Any layoffs at Y-12 would have an adverse impact on efforts to improve security, the report said.
The Democrats’ report said other National Nuclear Security Administration sites would also face furloughs, or unpaid leave, including up to 2,500 employees for three weeks at the Pantex Plant in Amarillo, Texas; more than 500 for about two weeks at Los Alamos National Laboratory in New Mexico; and up to 100 positions at Sandia National Laboratory.
“The NNSA plays a critical national security role in developing and maintaining the nation’s nuclear deterrent,” the report said. “In the area of our nuclear weapons stockpile, efforts to refurbish and extend the life of several weapons systems would be delayed, including the B-61, leading to increased costs and impacts to deployment and readiness in the future.”
The report said sequestration would “erode the security posture at sites and facilities by layoffs, workforce reassignments, and project deferrals.” It would also hamper internal oversight at DOE nuclear facilities “and reduce the depth and frequency of audits and evaluations needed to ensure ongoing robust security operations.”
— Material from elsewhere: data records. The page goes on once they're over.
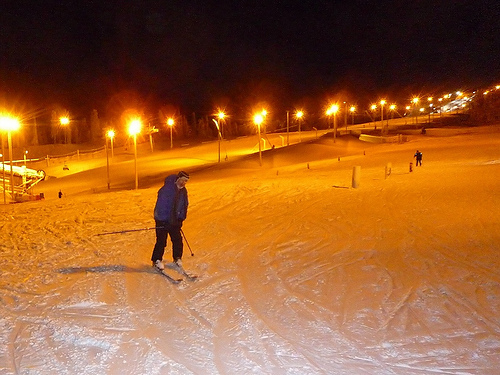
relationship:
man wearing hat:
[149, 169, 190, 272] [173, 170, 188, 182]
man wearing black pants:
[149, 169, 190, 272] [150, 225, 182, 263]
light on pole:
[126, 119, 141, 133] [129, 135, 143, 182]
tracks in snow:
[237, 263, 294, 344] [0, 109, 497, 373]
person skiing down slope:
[393, 110, 447, 204] [6, 124, 498, 373]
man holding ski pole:
[149, 169, 190, 272] [88, 224, 169, 239]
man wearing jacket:
[153, 167, 192, 275] [149, 172, 189, 227]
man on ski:
[149, 169, 190, 272] [157, 269, 182, 284]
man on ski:
[149, 169, 190, 272] [175, 261, 196, 280]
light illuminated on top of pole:
[125, 119, 141, 135] [124, 135, 143, 190]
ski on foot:
[153, 268, 186, 284] [153, 256, 165, 267]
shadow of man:
[55, 265, 157, 277] [151, 169, 192, 270]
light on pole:
[125, 119, 141, 135] [132, 138, 139, 190]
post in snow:
[352, 165, 361, 189] [0, 109, 497, 373]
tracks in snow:
[125, 257, 207, 373] [0, 109, 497, 373]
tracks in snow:
[243, 230, 497, 371] [0, 109, 497, 373]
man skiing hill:
[149, 169, 190, 272] [7, 118, 496, 368]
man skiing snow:
[149, 169, 190, 272] [0, 109, 497, 373]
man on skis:
[149, 169, 190, 272] [157, 256, 204, 288]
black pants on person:
[151, 222, 185, 259] [153, 169, 189, 265]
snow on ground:
[0, 109, 497, 373] [0, 113, 499, 373]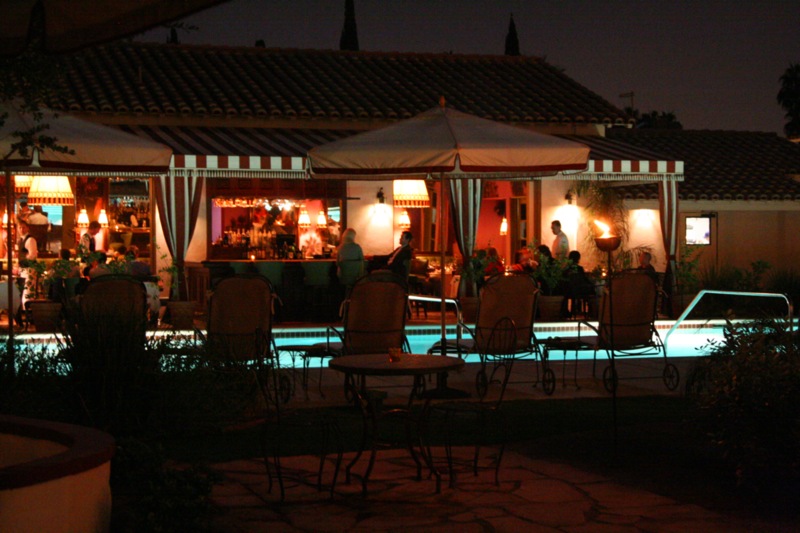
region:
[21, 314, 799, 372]
the pool is blue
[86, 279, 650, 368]
the chairs are by the pool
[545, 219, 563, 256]
the man is standing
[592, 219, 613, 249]
the fire is on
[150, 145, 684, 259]
the awning has stripes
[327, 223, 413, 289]
the people are sitting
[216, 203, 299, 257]
the bar is stocked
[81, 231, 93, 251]
the waiter wears white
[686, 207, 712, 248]
the window is open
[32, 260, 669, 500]
five lounge chairs in a row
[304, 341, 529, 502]
an empty dining table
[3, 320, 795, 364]
a lit up outdoor pool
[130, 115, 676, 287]
red and white striped canopy of a restaurant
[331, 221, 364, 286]
a person sitting on a chair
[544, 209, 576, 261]
a man standing up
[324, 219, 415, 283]
two people sitting on chairs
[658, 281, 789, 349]
metal railing of a pool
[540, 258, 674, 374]
an empty lounge chair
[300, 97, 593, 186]
umbrella on top of pole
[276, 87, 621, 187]
umbrella is tan in color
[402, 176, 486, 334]
pole with umbrella on top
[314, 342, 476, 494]
table on the deck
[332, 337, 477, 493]
table is brown in color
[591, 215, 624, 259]
torch on top of pole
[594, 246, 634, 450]
pole with torch on top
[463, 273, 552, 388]
chair on top of deck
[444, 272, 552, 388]
chair is brown in color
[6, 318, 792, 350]
swimming pool is blue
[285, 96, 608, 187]
a brown umbrella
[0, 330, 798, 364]
an in ground swimming pool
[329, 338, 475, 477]
a small patio table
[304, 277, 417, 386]
A chair that is outside.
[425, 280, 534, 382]
A chair that is outside.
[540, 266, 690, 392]
A chair that is outside.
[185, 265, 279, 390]
A chair that is outside.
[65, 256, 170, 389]
A chair that is outside.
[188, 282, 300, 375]
A chair that you sit in.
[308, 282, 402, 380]
A chair that you sit in.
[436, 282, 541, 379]
A chair that you sit in.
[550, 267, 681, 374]
A chair that you sit in.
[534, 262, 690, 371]
beach chair beside pool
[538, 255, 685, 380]
beach chair beside pool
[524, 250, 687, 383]
beach chair beside pool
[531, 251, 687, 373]
beach chair beside pool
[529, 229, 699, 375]
beach chair beside pool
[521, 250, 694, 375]
beach chair beside pool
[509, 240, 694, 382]
beach chair beside pool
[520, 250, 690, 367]
beach chair beside pool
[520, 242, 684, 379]
beach chair beside pool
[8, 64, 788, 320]
a large house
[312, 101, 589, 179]
a large white umbrella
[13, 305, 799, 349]
a swimming pool in front of the house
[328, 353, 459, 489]
a small round table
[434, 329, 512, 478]
a chair in front of the table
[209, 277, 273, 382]
a large chair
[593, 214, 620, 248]
a flame on the torch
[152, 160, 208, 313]
a brown and blue curtain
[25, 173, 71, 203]
a light hanging from the ceiling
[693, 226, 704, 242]
glass window on the building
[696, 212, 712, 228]
glass window on the building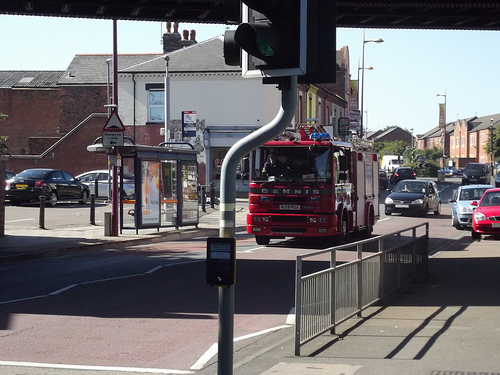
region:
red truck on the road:
[224, 108, 393, 254]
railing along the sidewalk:
[288, 210, 439, 357]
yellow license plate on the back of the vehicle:
[12, 182, 28, 192]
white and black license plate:
[272, 202, 308, 213]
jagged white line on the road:
[2, 242, 195, 324]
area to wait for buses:
[91, 125, 210, 232]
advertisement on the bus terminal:
[136, 160, 164, 224]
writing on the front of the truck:
[257, 185, 321, 196]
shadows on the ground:
[299, 250, 499, 369]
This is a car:
[378, 175, 446, 218]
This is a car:
[391, 159, 416, 187]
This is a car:
[375, 164, 394, 195]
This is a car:
[468, 184, 496, 244]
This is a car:
[460, 154, 494, 183]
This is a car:
[0, 160, 92, 212]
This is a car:
[75, 163, 153, 207]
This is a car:
[436, 161, 460, 183]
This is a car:
[383, 173, 450, 214]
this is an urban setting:
[12, 26, 443, 339]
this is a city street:
[37, 105, 447, 372]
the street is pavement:
[45, 257, 202, 367]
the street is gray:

The report also said there would be significant furloughs of the contractor workforce in defense environmental management, including more than 1,000 workers each at Hanford in Washington and Savannah River in South Carolina.
Affected facilities would be placed in a safe standby condition.
There would be no new awards to advance high performance computing to stay ahead of Chinese competitors and develop the next-generation system, known as exascale, before the United States reaches the limits of current technology, the report said.
It said sequestration would stop almost all construction projects replacing aging infrastructure at the national labs, and several major user facilities at the labs would be shut down, including the High Flux Isotope Reactor, the Lujan Neutron Scattering Center at Los Alamos National Laboratory, and Relativistic Heavy Ion Collider at Brookhaven National Laboratory.
“Other facilities may be temporarily shuttered, delayed, or less available to their extensive user communities,” the report said.
In December, ORNL Director Thom Mason said the lab had prepared as well as it could for the automatic spending cuts.
The report also outlines the effects on the sequestration in many other areas, including air traffic control, food safety and inspection, community health centers, early childhood care, and education. It said more than 10,000 teachers and aides could lose jobs.
“Unless Congress immediately rejects these indiscriminate cuts and commits to a more thoughtful budgeting process, our fragile economic recovery will stall,” the report said. “These cuts will mean abrupt layoffs for tens of thousands of American workers at a time when our economy has just begun to recover. The job losses will be across all sectors and will have broad implications well beyond the federal workforce. The sequester will also cripple key investments in education, infrastructure improvements, and research.”
The report said employees must generally be given at least 30 days’ notice for furloughs lasting 22 or fewer workdays and 60 days’ notice for more than 22 days of furlough. If they happen, the furloughs would not begin immediately on March 1. Administrative furloughs are the only available personnel actions to meet sequestration in certain accounts, the report said.
The Congressional Budget Office has predicted that sequestration would cut growth in half this year. Bipartisan majorities in the U.S. House and Senate voted for the threat of sequestration in August 2011 as a “mechanism to force Congress to act on further deficit reduction,” an OMB report said. “The sequestration itself was never intended to be implemented.”
Note: This story was updated at 12:51 p.m.